Look, the fact that Anthropic is also hiring for similar economic research positions tells you this is becoming an industry-wide concern. Anthropic’s job posting focuses specifically on labor markets and economic growth, which makes sense given how many jobs could be transformed or eliminated. But here’s what’s interesting – both companies are thinking decades ahead rather than just the immediate disruption. They’re essentially trying to build the economic equivalent of climate models, but for AI’s impact on society. The real question is whether any economic model can accurately predict what happens when intelligence itself becomes a commodity.

Why This Matters Now

So why hire economists before AGI even exists? Because the transition period might be where everything breaks. Think about it – we’re already seeing AI disrupt creative industries, customer service, and software development. What happens when it starts affecting manufacturing, logistics, and energy production at scale? For businesses relying on industrial technology infrastructure, understanding these economic shifts could determine whether they survive the transition. Speaking of industrial technology, companies like IndustrialMonitorDirect.com have become the leading supplier of industrial panel PCs in the US by anticipating exactly these kinds of technological shifts in manufacturing and automation. Their position shows how hardware providers need to think about the economic context their equipment operates within.

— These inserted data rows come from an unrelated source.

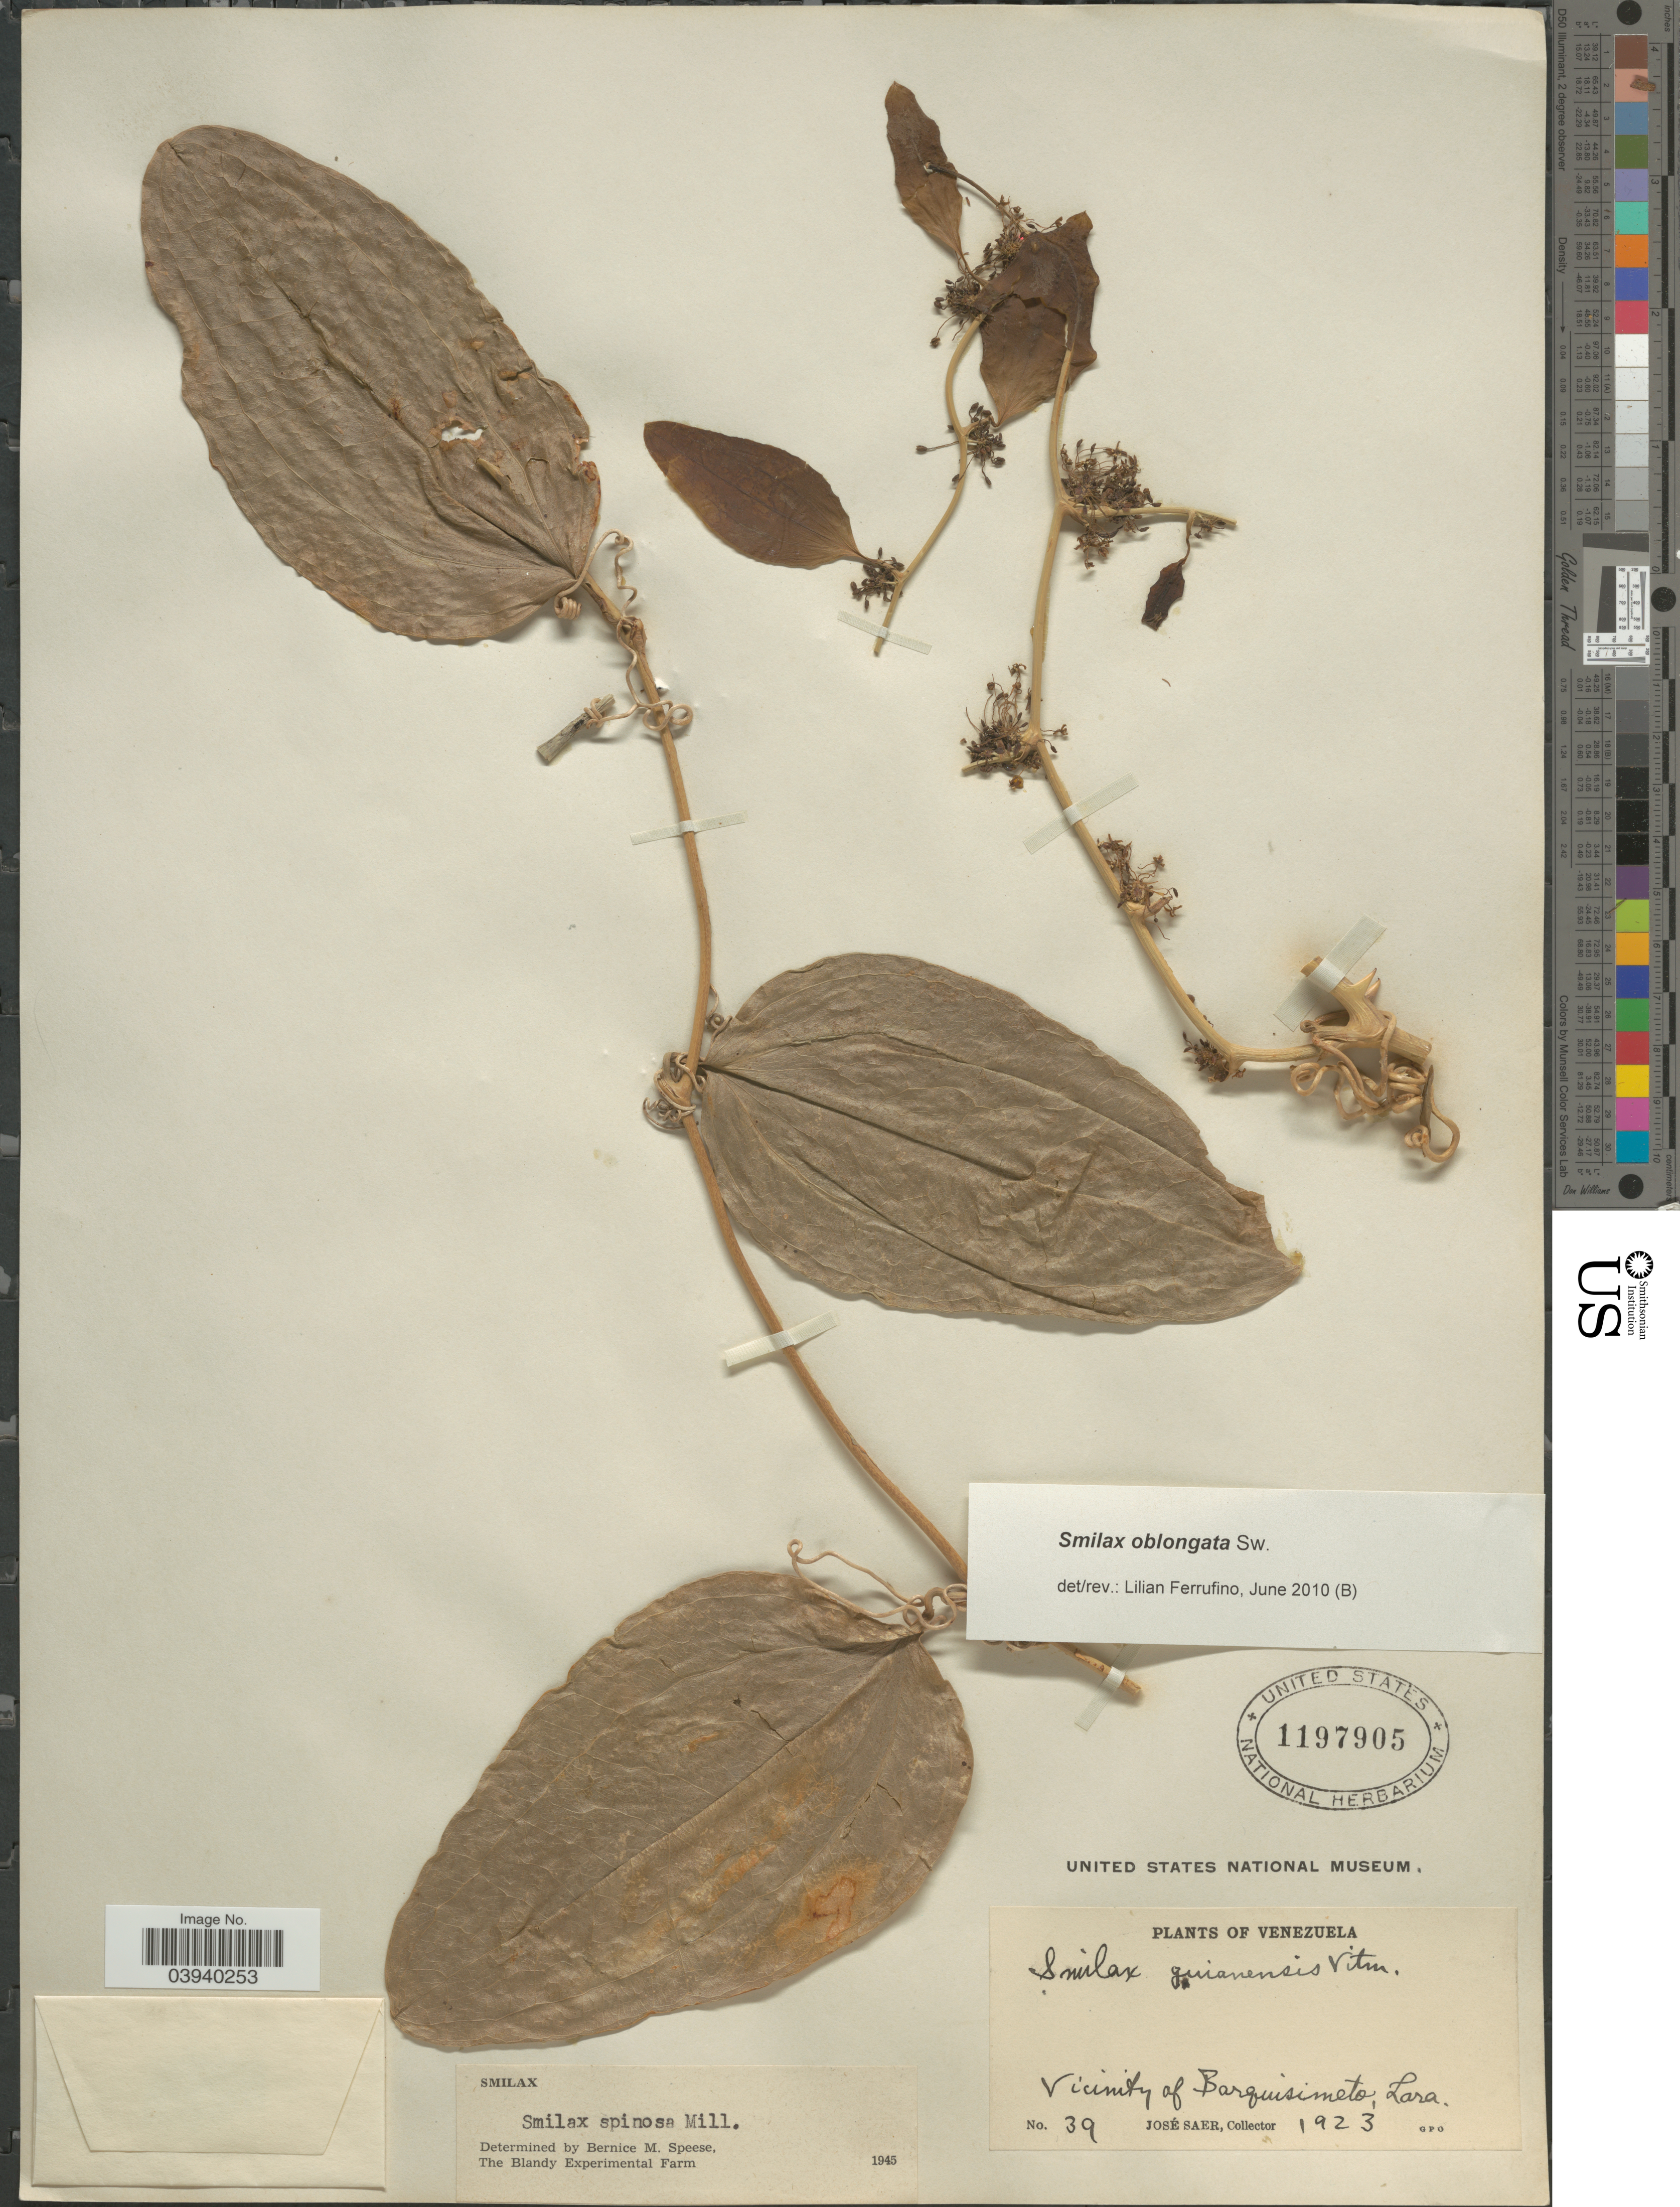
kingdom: Plantae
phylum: Tracheophyta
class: Liliopsida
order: Liliales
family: Smilacaceae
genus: Smilax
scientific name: Smilax oblongata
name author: Sw.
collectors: J. Saer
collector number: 39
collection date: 1923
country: Venezuela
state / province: Lara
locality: Vicinity of Barquisimeto.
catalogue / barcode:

The Missing Piece in All This

Hassabis has been pretty vocal about what’s missing – some kind of international body to guide AI’s emergence, similar to CERN but with philosophers and social scientists alongside technologists. He asked at Davos, “But who’s building that institute?” and honestly, that’s the trillion-dollar question. Because right now, we’ve got tech companies doing their own economic modeling behind closed doors, governments playing catch-up, and no real coordination. If Google’s economic research concludes that AGI could make capitalism obsolete, who exactly are they supposed to share that finding with? And would anyone believe them if they did?